3.”Staying” with Feelings of Loneliness is Easier When Coupled With Self-Compassion and Self-Care:
Sitting with uncomfortable feelings of loneliness is rather challenging if you’re beating yourself up at the same time. Remember, pain x struggle=suffering. So be compassionate to yourself, practise empathy and understanding for your feelings, and help bear the pain with poignant music, a hot water bottle, or by some other (adaptively) soothing means.
4. Relationship Status Does Not Necessarily Govern Instances of Loneliness:
Back in the Heartbreak of 2011, I remember one of my best friends telling me I would realize I had actually felt lonelier in my disconnected relationship than I would feel out of it. She couldn’t have been more spot on. Almost 3 years later, I certainly have lonely moments, hours, and days, but on the whole I feel far more connected than I did when I was partnered off.
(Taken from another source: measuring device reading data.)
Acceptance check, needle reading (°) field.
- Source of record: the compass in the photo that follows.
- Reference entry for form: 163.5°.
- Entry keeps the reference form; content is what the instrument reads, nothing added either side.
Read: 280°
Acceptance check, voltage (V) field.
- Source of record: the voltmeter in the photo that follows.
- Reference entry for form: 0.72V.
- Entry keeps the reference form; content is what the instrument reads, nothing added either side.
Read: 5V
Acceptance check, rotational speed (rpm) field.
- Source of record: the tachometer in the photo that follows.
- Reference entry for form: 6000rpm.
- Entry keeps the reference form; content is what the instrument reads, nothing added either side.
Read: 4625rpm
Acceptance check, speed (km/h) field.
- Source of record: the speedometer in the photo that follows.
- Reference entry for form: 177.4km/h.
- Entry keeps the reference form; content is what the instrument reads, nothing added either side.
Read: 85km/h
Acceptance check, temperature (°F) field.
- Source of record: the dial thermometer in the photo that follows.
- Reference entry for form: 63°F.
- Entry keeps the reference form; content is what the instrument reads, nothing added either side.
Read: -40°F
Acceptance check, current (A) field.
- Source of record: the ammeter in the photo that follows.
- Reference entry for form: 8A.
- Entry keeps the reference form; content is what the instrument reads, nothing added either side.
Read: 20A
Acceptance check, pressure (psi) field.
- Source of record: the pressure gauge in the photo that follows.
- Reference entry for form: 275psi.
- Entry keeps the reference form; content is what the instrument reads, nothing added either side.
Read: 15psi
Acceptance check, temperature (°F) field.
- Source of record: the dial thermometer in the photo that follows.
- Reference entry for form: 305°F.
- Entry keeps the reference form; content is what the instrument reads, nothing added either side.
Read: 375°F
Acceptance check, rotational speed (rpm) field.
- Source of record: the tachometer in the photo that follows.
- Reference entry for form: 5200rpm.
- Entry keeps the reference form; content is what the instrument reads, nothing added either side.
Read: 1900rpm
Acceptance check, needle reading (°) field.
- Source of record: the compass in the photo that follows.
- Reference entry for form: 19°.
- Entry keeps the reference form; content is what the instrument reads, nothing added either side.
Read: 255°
So, if you find you’re looking for a relationship to negate your feelings of loneliness, consider yourself forewarned. Loneliness might move into the spare room, but it’s not moving out.
5. Loneliness is Universal–Part of the Human Condition:
Cue the broken record: We’re all in this together. It’s not just the Eleanor Rigby’s and Father Mackenzies. Ah, yes, the irony…together we’re all ultimately alone. That might sound morbid, but it doesn’t have to be. Like I explain in this article, understanding that we’re all ultimately alone takes an existential view that can actually be quite comforting. So consider reminding yourself that we’re all in this together, and paradoxically find connection and relief in understanding that you’re not alone in your loneliness.
In conclusion, while all this stuff is out there on the “Loneliness Crisis” and Being “Alone Together,” and how we’re at fault for all of it, remind yourself that loneliness is not an illness. Loneliness is not a weakness. Feeling loneliness is not a flaw, or a sign that you’re not “secure.” Loneliness is a human emotion that you will feel again and again in your life, and, like any other emotion, it is there to tell us something. If you can permit yourself to approach loneliness with a more compassionate, open attitude, you can understand more what it is that you deeply yearn for, and make steps to nurture the gaps in your life and move towards a more valued existence.
OK, if you’re still with me, let sign off with my most fav poem, a reminder to sit with all of our feelings and all of our experiences, comfortable or uncomfortable, sensical or seemingly nonsensical:
The Guest House
This being human is a guest house.
Every morning a new arrival.
A joy, a depression, a meanness,
some momentary awareness comes
as an unexpected visitor.
Welcome and entertain them all!
Even if they are a crowd of sorrows,
who violently sweep your house
empty of its furniture,
still, treat each guest honorably.
He may be clearing you out
for some new delight.
The dark thought, the shame, the malice.
meet them at the door laughing and invite them in.
Be grateful for whatever comes.
because each has been sent
as a guide from beyond*.
— Jelaluddin Rumi,
translation by Coleman Barks
*Note: “A guide from beyond” does not necessarily equate to a higher power; rather, “beyond” can simply imply beyond our realm of conscious cognition.